Most customers tolerate bugs. Most customers tolerate products with missing features that they need (or think they need!) Most customers tolerate the quirks and hiccups that come with new technology and software. This is true of early adopters, but it’s even true to some degree, of late adopters. Customers can be quite forgiving. But what they won’t tolerate is being ignored. Even the feeling or inkling of being ignored can set customers into a rage; and worse, have them looking for alternative solutions to yours.
The way to avoid this is simple: Be Responsive.
Set an early precedent with your startup – that becomes part of your company’s culture – around the importance of responsiveness. And use those customer interactions to learn from them. Your goal is to keep customers happy, but early on it’s so much more than that. You have to learn and understand if that happiness will translate into ongoing product use. You have to learn about customers’ usage, and whether it’s inline with assumptions you’ve made. You have to collect feature feedback and assess the relative importance of those requests. You have to understand the perceived value (or lack thereof) that they’re getting, and analyze any quantitative data you may have.
Being responsive also means being proactive. Don’t wait for customers to reach out with complaints. Don’t expect happy customers to contact you constantly with glowing testimonials. Reach out on a regular basis, create those ongoing touch points and keep customers happy, all the while gathering the intel you need to improve their lives even further going forward.
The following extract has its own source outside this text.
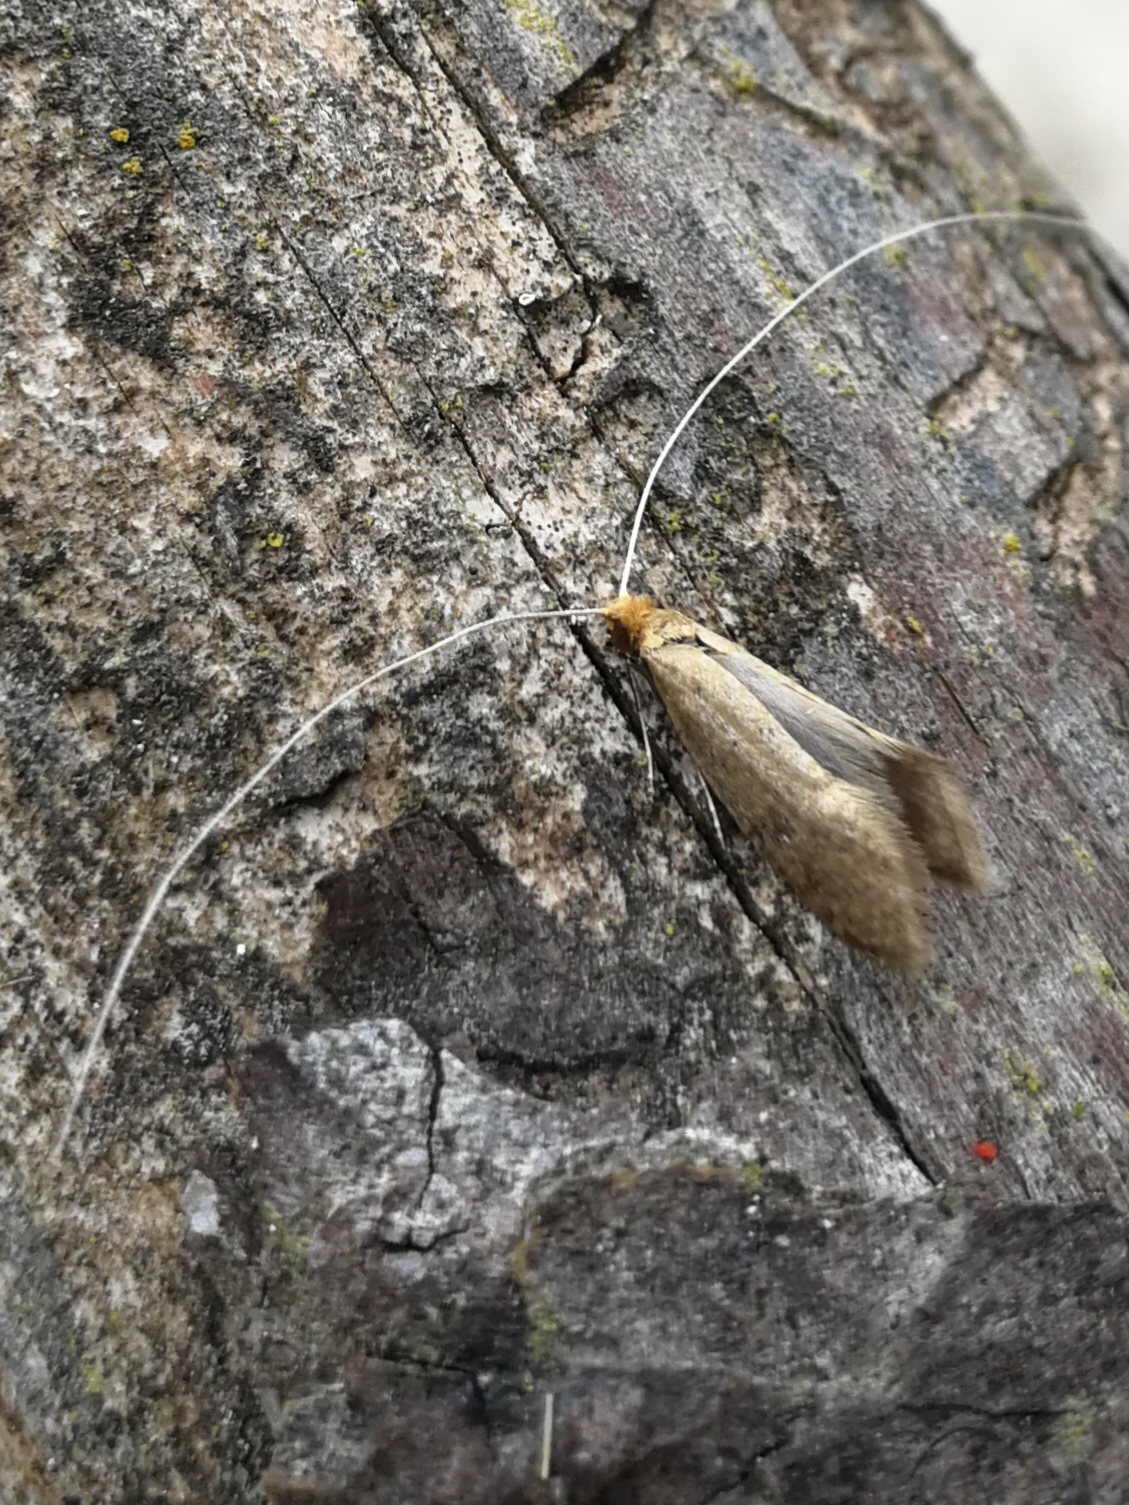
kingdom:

Responsiveness can mask all sorts of product issues. You’ll be amazed at how forgiving customers will be simply because you responded quickly (almost always more quickly than they expect too!) Responsiveness eases tension, impresses people (because they’re not used to it), and changes how people perceive the product they’re struggling with and the entire company that makes the product. This doesn’t mean you can build crappy products and get away with it just by being responsive. But at the early stages of product development, when you’re putting rough versions into customers’ hands, being responsive is your best tool for keeping people happy and learning how to improve the product itself.